* **THE DATA**:
# # #
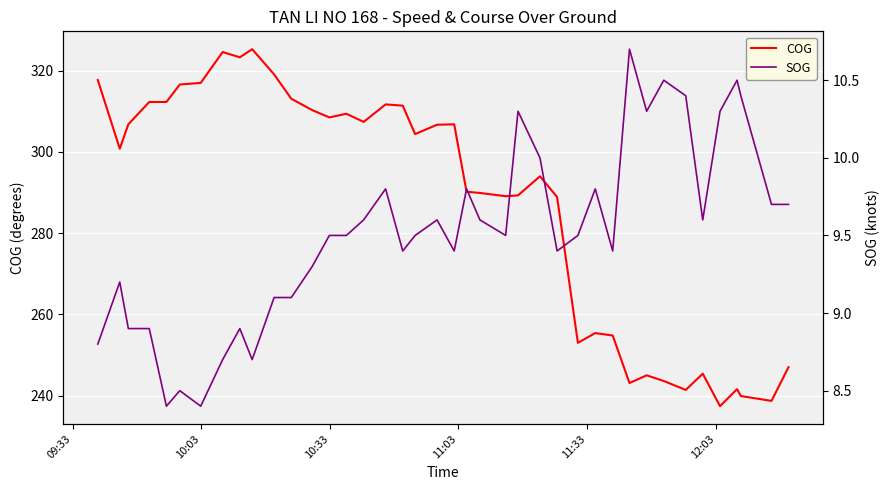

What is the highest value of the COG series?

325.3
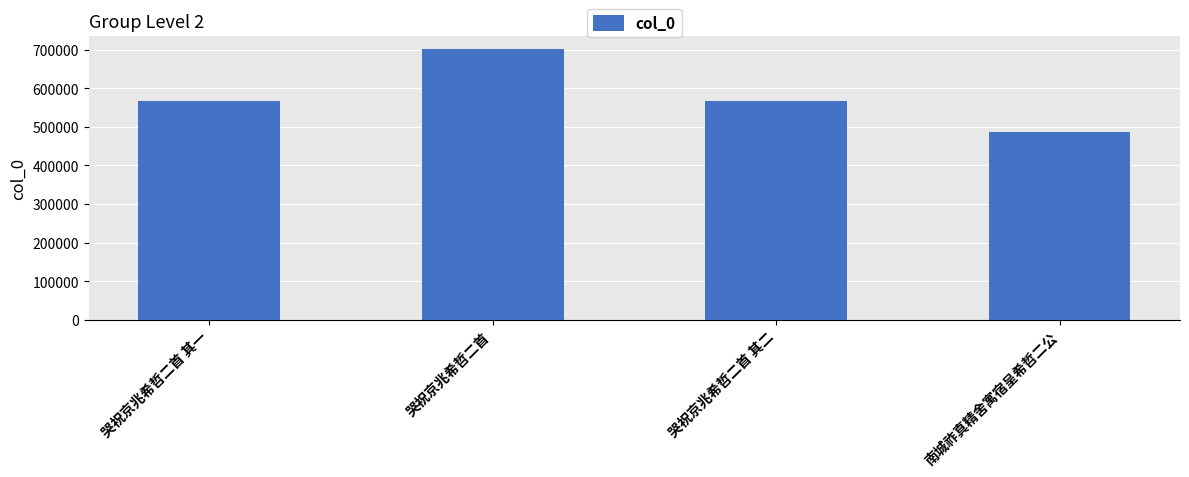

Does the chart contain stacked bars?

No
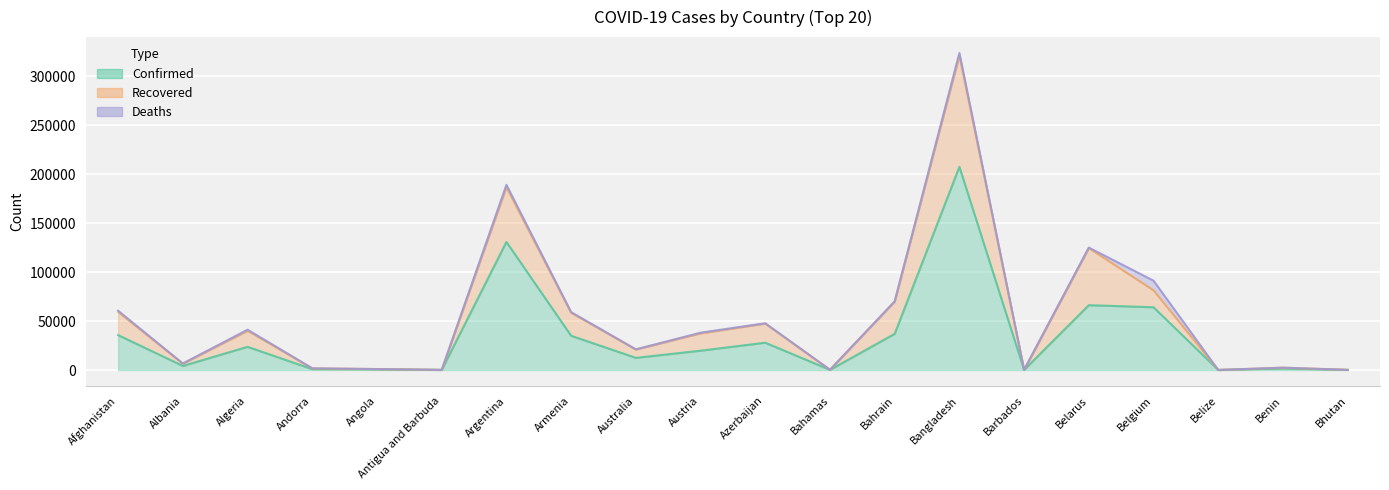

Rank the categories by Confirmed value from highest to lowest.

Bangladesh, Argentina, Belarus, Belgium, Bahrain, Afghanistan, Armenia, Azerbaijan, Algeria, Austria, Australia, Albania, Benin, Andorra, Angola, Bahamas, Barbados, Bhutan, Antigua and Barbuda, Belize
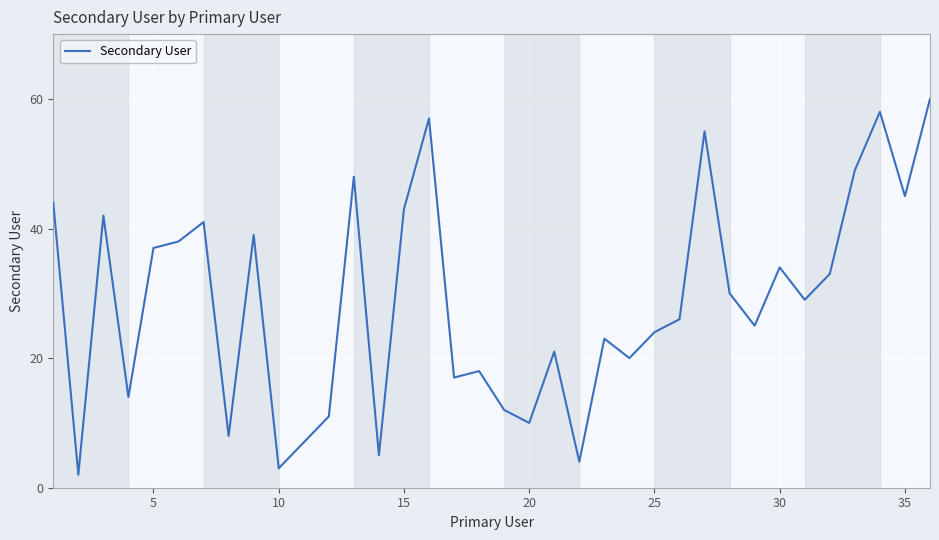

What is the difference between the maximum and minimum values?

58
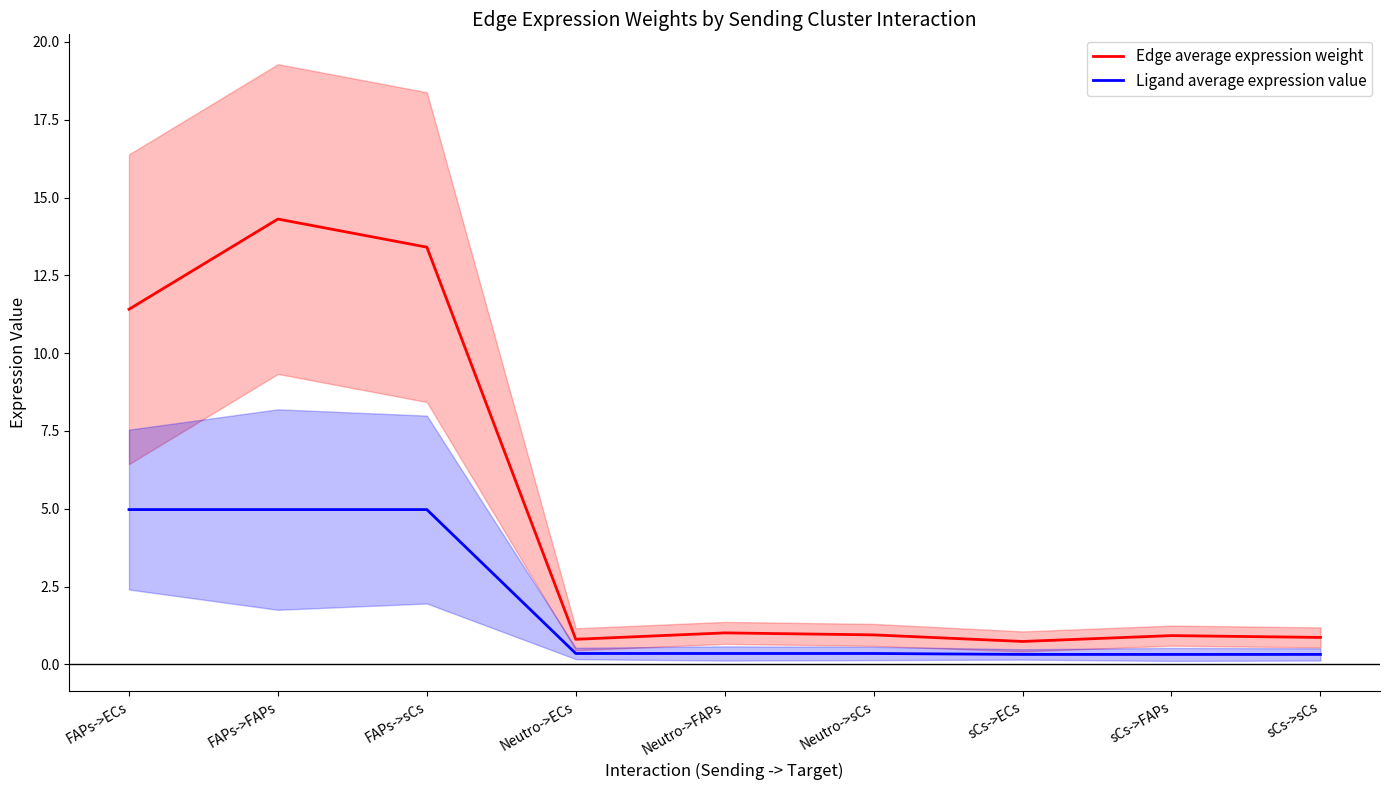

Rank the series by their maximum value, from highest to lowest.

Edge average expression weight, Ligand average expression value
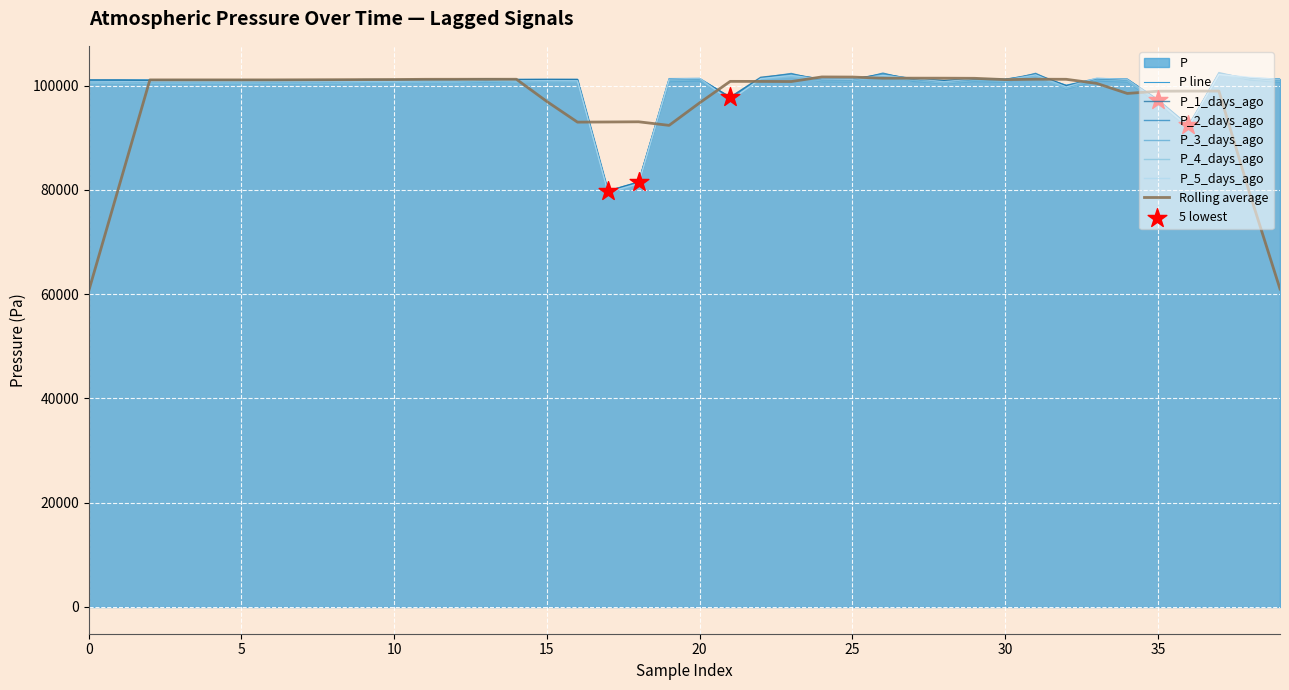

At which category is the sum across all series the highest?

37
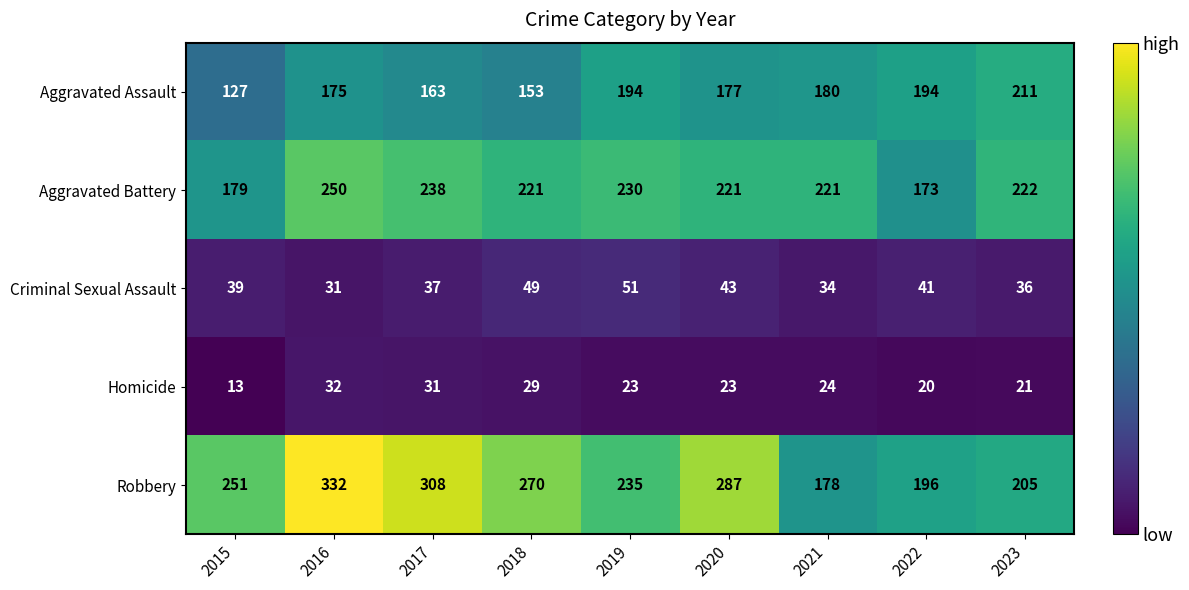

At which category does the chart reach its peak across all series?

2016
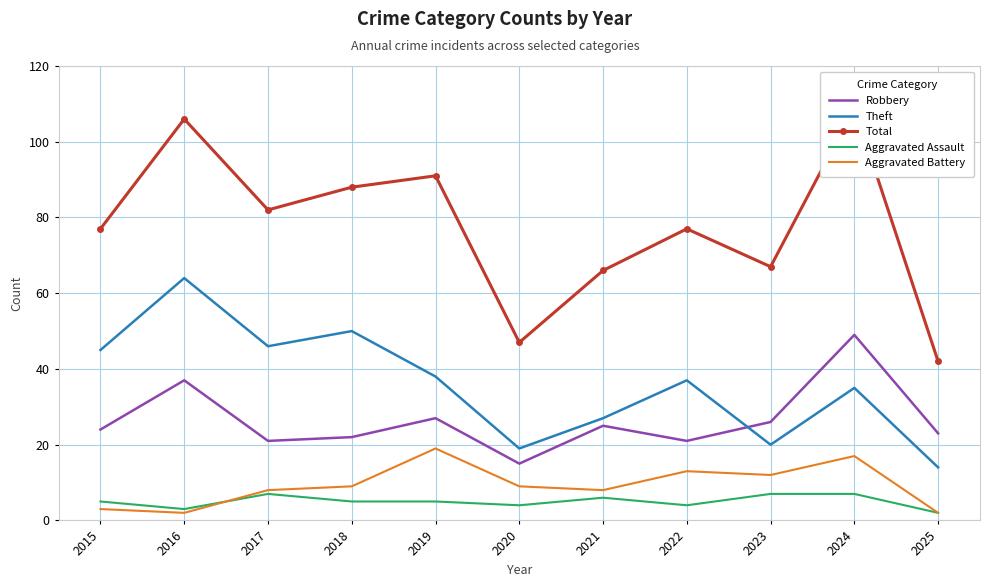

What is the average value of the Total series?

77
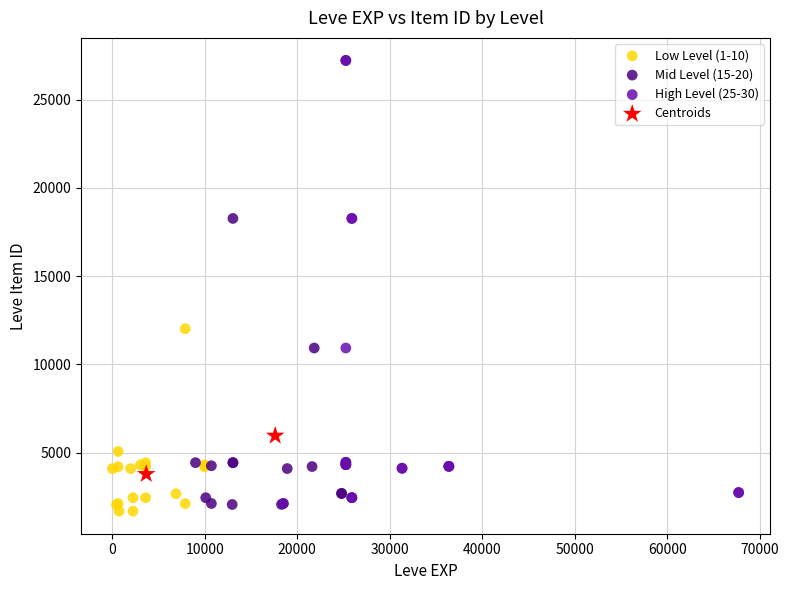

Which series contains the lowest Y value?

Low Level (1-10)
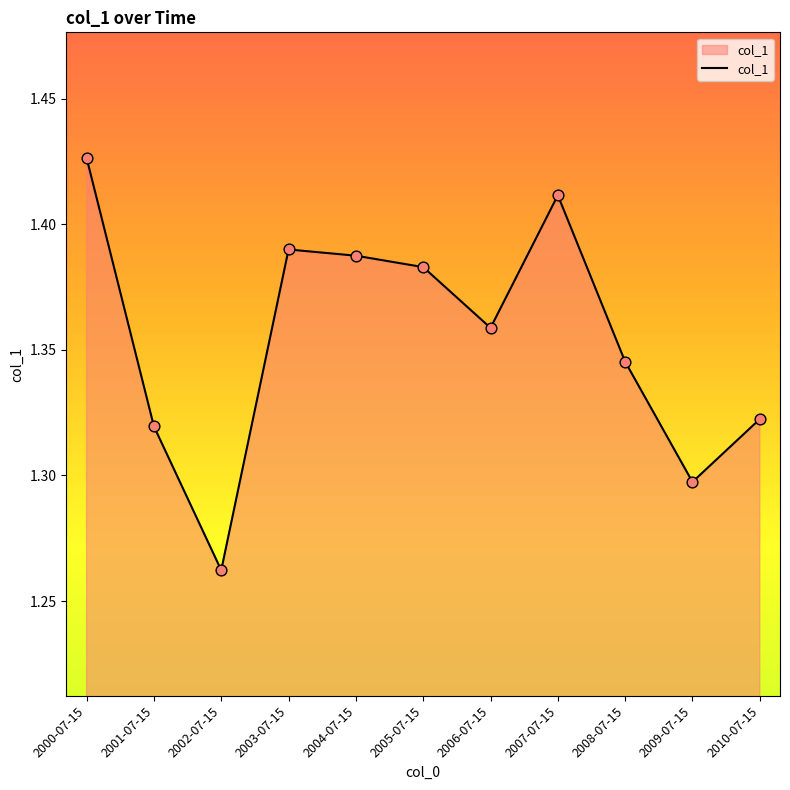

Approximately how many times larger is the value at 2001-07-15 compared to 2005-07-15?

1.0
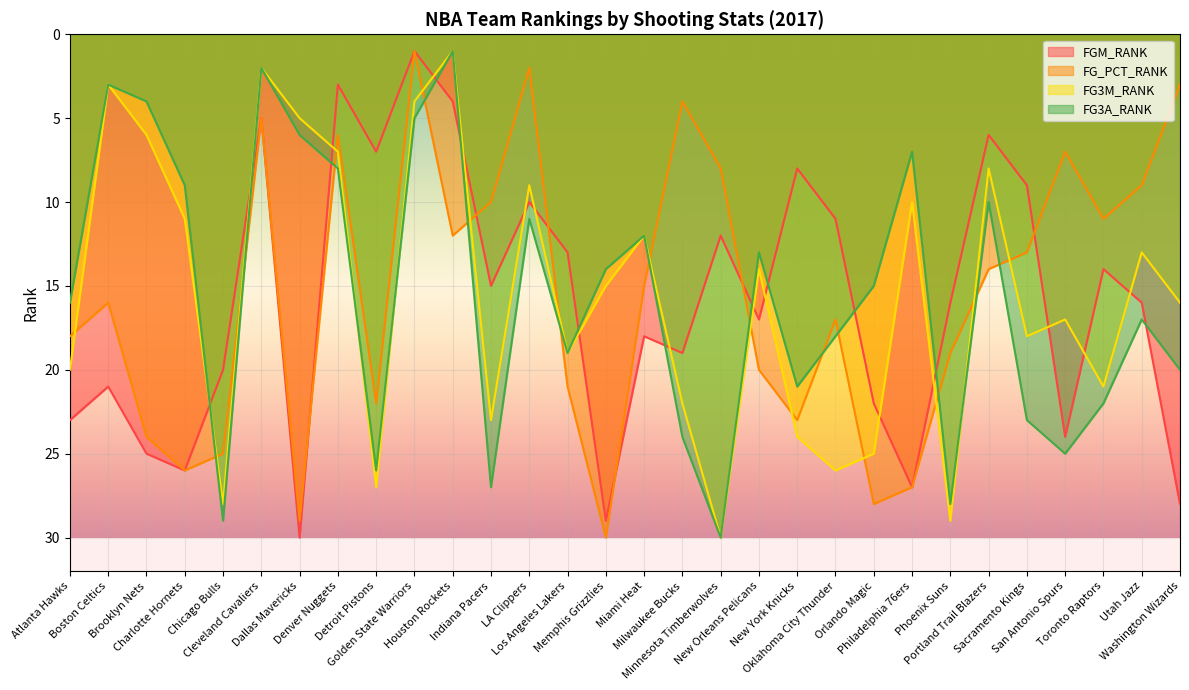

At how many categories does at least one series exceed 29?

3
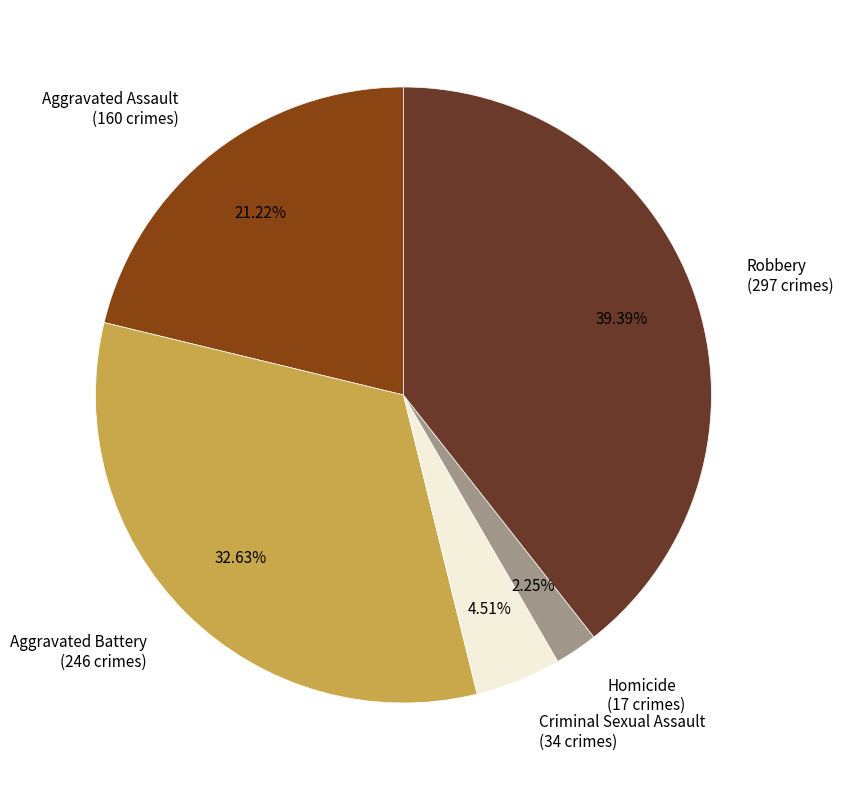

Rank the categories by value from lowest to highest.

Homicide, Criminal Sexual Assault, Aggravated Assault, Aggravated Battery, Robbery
# # #
* **WHAT YOU WILL DO**: Convert the data from the line containing "Approximately how many" through the end of the data into a Markdown table with two columns, Row and Content. Number the rows, and leave out blank lines and pictures.

* **REPLY**:
| Row | Content |
|---|---|
| 1 | Approximately how many times larger is the value at 2001-07-15 compared to 2005-07-15? |
| 2 | 1.0 |
| 3 | At how many categories does at least one series exceed 29? |
| 4 | 3 |
| 5 | Rank the categories by value from lowest to highest. |
| 6 | Homicide, Criminal Sexual Assault, Aggravated Assault, Aggravated Battery, Robbery |